Given a planar convex body C, we can define 2 inscribed triangles:
T_a - inscribed triangle of maximum area
T_r - inscribed triangle with largest incircle
Question 1: Are these 2 triangles different from each other for a general C? In cases where the optimal triangles are different, one can try to quantify the difference.
Question 2: Corresponding to these 2 contained triangles, we can think of 2 containing triangles that minimize area and inradius and ask whether those 2 external triangles are distinct in general.
Note 2: The inscribed (containing) triangle with largest (smallest) area is also the inscribed triangle with the largest area Steiner in-ellipse (smallest area Steiner-circumellipse).
Answer to Question 1:
Consider the quadrilateral above. The top left vertex is very slightly higher than the top right vertex - and these two vertices have a substantial x separation. So, the green triangle is the largest area triangle inscribed in the quad (by a small margin) and the red triangle which is isosceles has the largest incircle (note that the inradius of a triangle = area / semiperimeter). This means answer to question 1 above is "the two triangles need not be identical".
Guess on question 2:
Consider a hexagon formed by the itnersection of the two triangles in answer 1 (one of them an isosceles). Then for this hexagon, the smallest area containing triangle would be isosceles one and the other triangle would be another container with slightly larger area but with smaller incircle.
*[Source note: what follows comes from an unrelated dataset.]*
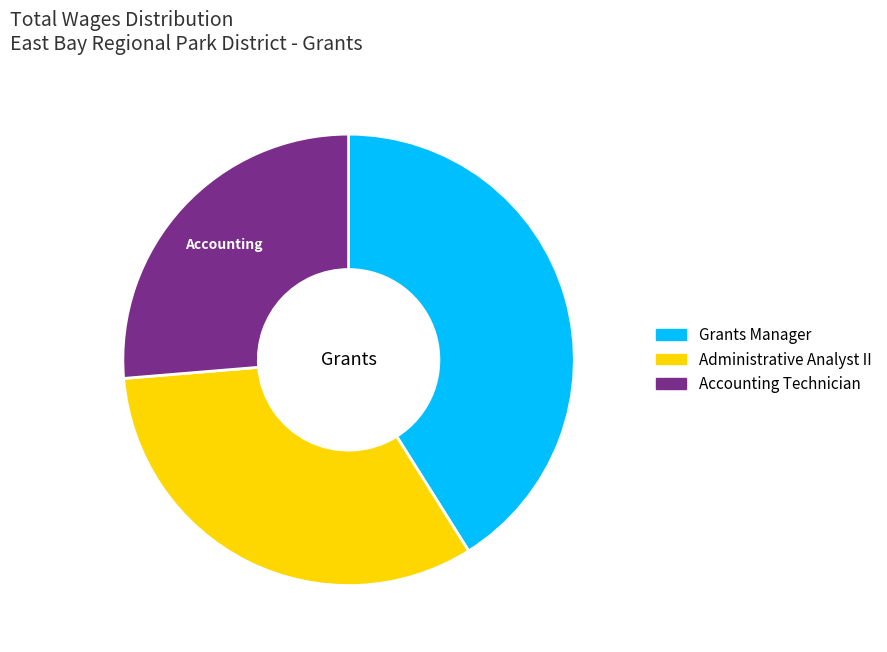

Combined, do Administrative Analyst II and Accounting Technician account for over 50%?

Yes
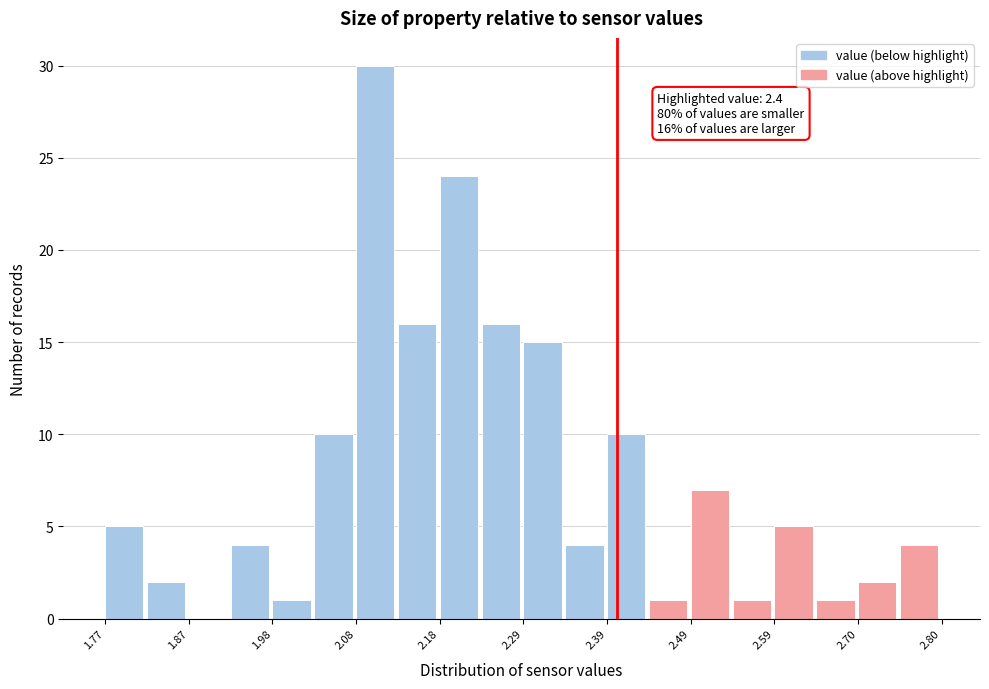

Around what value on the x-axis is the tallest bar? Give the approximate position of its centre, as read against the axis.

2.10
Note: The Steiner circumellipse of a triangle is the containing ellipse with least area but it is not usually the containing ellipse with least perimeter. This follows from the center of the Steiner ellipse being the centroid of the triangle - for a thin and long isosceles triangle, the containing ellipse with least perimeter will have its center close to the mid point of the altitude of the triangle thru the apex and not the centroid. That brings up the question of how to find the that container for a triangle.